* _WORK TO BE COMPLETED_
When a line in the data below includes "thanh", pick it out and copy it.

* _AVAILABLE DATA_

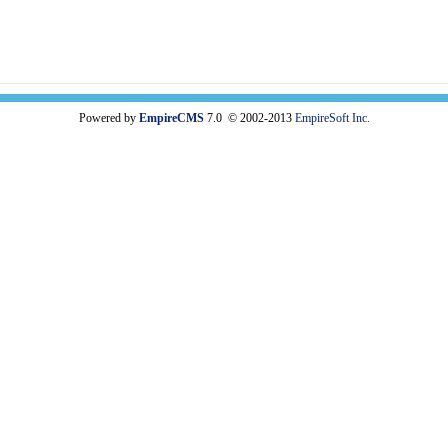
Powered by
EmpireCMS
7.0 © 2002-2013
EmpireSoft Inc.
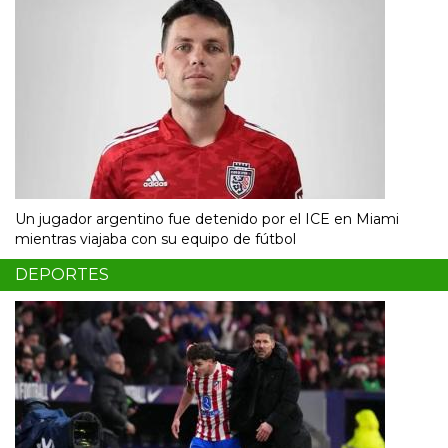
Un jugador argentino fue detenido por el ICE en Miami
mientras viajaba con su equipo de fútbol
DEPORTES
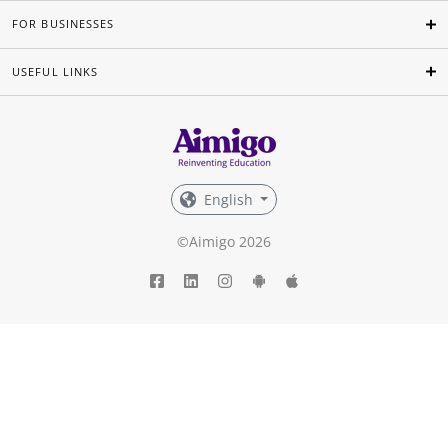
FOR BUSINESSES
USEFUL LINKS
English
©Aimigo 2026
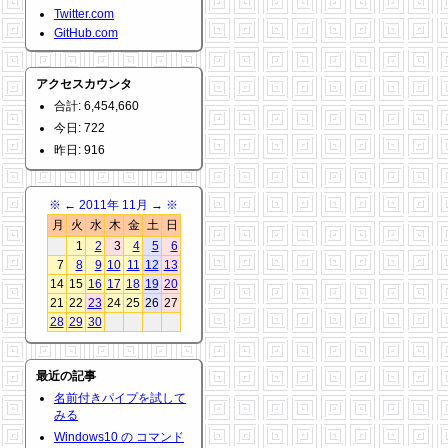
Twitter.com
GitHub.com
アクセスカウンタ
合計: 6,454,660
今日: 722
昨日: 916
※
←
2011年 11月
→
※
月
火
水
木
金
土
日
1
2
3
4
5
6
7
8
9
10
11
12
13
14
15
16
17
18
19
20
21
22
23
24
25
26
27
28
29
30
最近の記事
名前付きパイプを試して
みる
Windows10 の コマンド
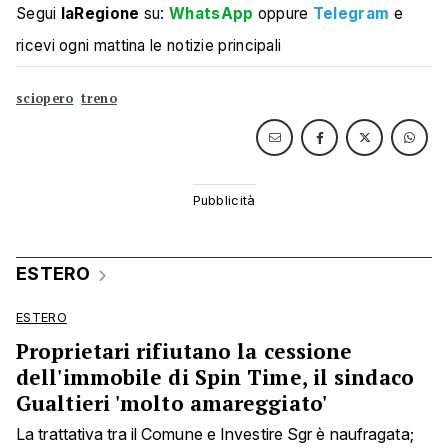
Segui
laRegione
su:
WhatsApp
oppure
Telegram
e
ricevi ogni mattina le notizie principali
sciopero
treno
ESTERO
ESTERO
Proprietari rifiutano la cessione
dell'immobile di Spin Time, il sindaco
Gualtieri 'molto amareggiato'
La trattativa tra il Comune e Investire Sgr è naufragata;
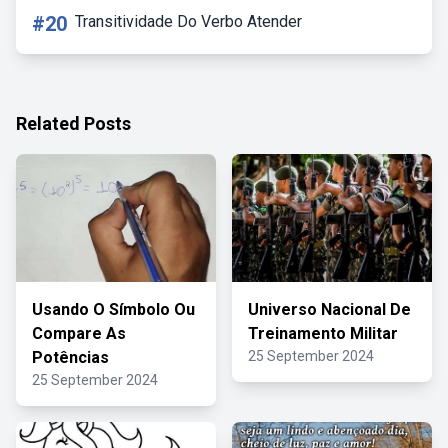
#20
Transitividade Do Verbo Atender
Related Posts
Usando O Símbolo Ou
Universo Nacional De
Compare As
Treinamento Militar
Potências
25 September 2024
25 September 2024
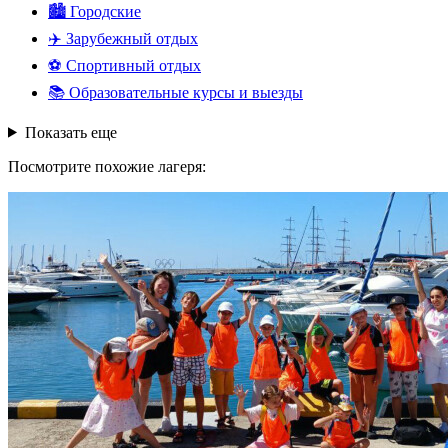
🏙️
Городские
✈️
Зарубежный отдых
⚽
Спортивный отдых
📚
Образовательные курсы и выезды
Показать еще
Посмотрите похожие лагеря:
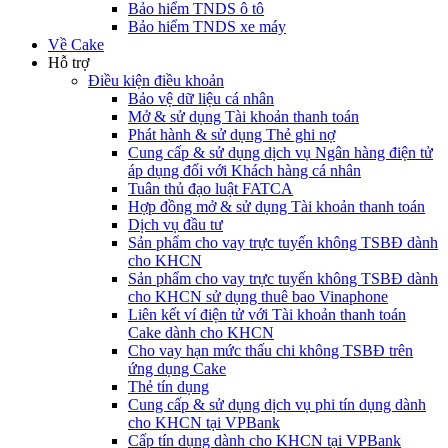
Bảo hiểm TNDS ô tô
Bảo hiểm TNDS xe máy
Về Cake
Hỗ trợ
Điều kiện điều khoản
Bảo vệ dữ liệu cá nhân
Mở & sử dụng Tài khoản thanh toán
Phát hành & sử dụng Thẻ ghi nợ
Cung cấp & sử dụng dịch vụ Ngân hàng điện tử
áp dụng đối với Khách hàng cá nhân
Tuân thủ đạo luật FATCA
Hợp đồng mở & sử dụng Tài khoản thanh toán
Dịch vụ đầu tư
Sản phẩm cho vay trực tuyến không TSBĐ dành
cho KHCN
Sản phẩm cho vay trực tuyến không TSBĐ dành
cho KHCN sử dụng thuê bao Vinaphone
Liên kết ví điện tử với Tài khoản thanh toán
Cake dành cho KHCN
Cho vay hạn mức thấu chi không TSBĐ trên
ứng dụng Cake
Thẻ tín dụng
Cung cấp & sử dụng dịch vụ phi tín dụng dành
cho KHCN tại VPBank
Cấp tín dụng dành cho KHCN tại VPBank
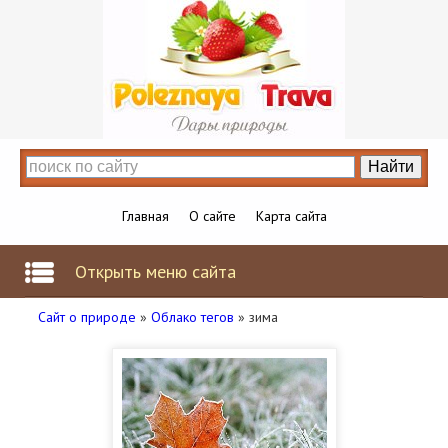
Главная
О сайте
Карта сайта
Открыть меню сайта
Сайт о природе
»
Облако тегов
» зима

* _RESULT FOR THIS TASK_
Mở & sử dụng Tài khoản thanh toán
Hợp đồng mở & sử dụng Tài khoản thanh toán
Liên kết ví điện tử với Tài khoản thanh toán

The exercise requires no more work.